- Task requirements
Your output should be the complete listing, word for word, with no pictures in it.

- Data segment
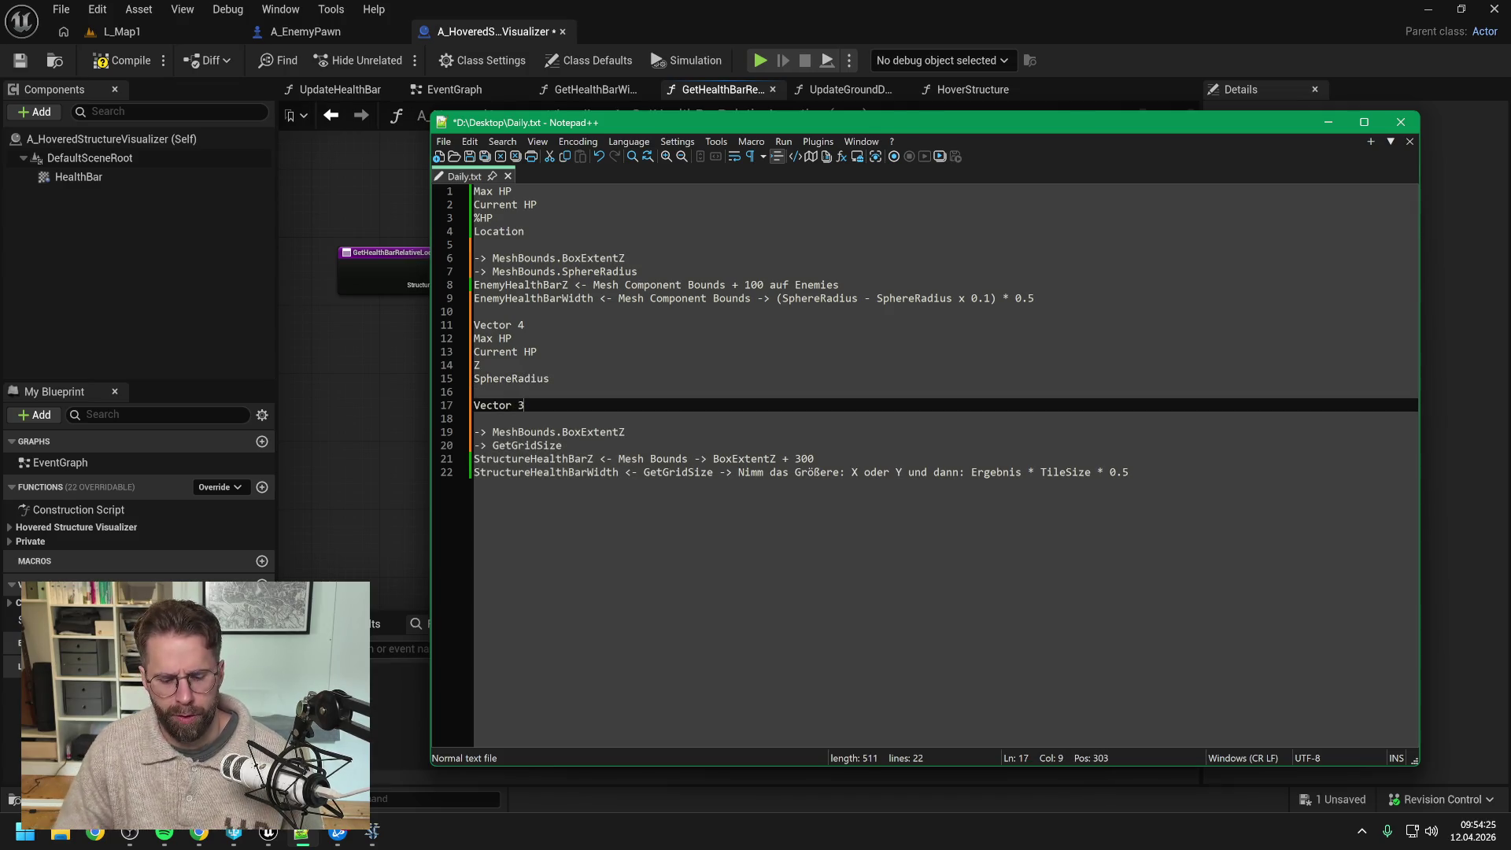
pyautogui.press('Return')
pyautogui.write('Location')
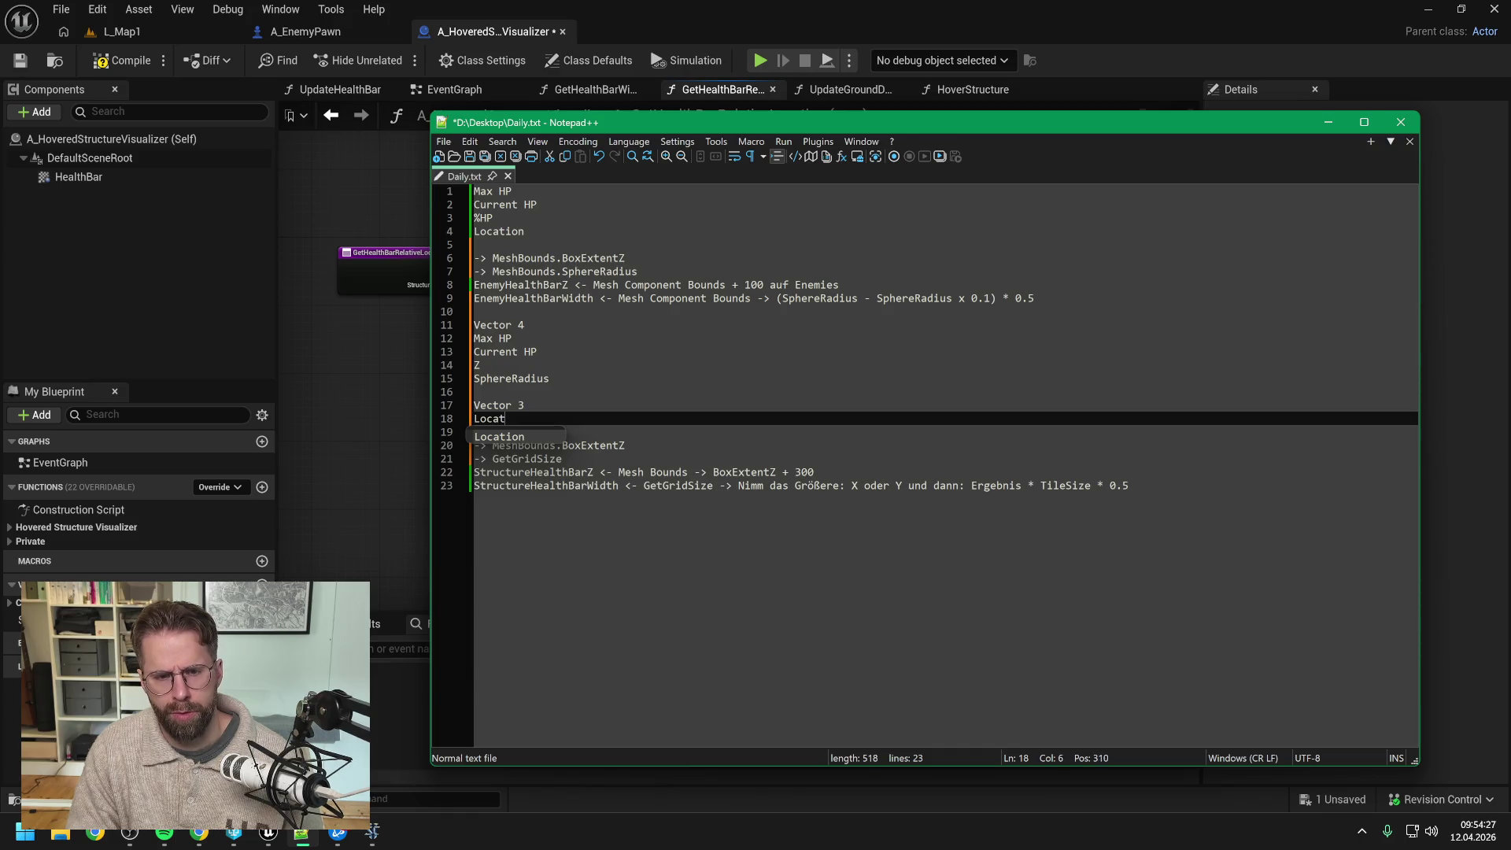
pyautogui.click(524, 405)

- Expected answer
pyautogui.press('Return')
pyautogui.write('Location')
pyautogui.click(524, 405)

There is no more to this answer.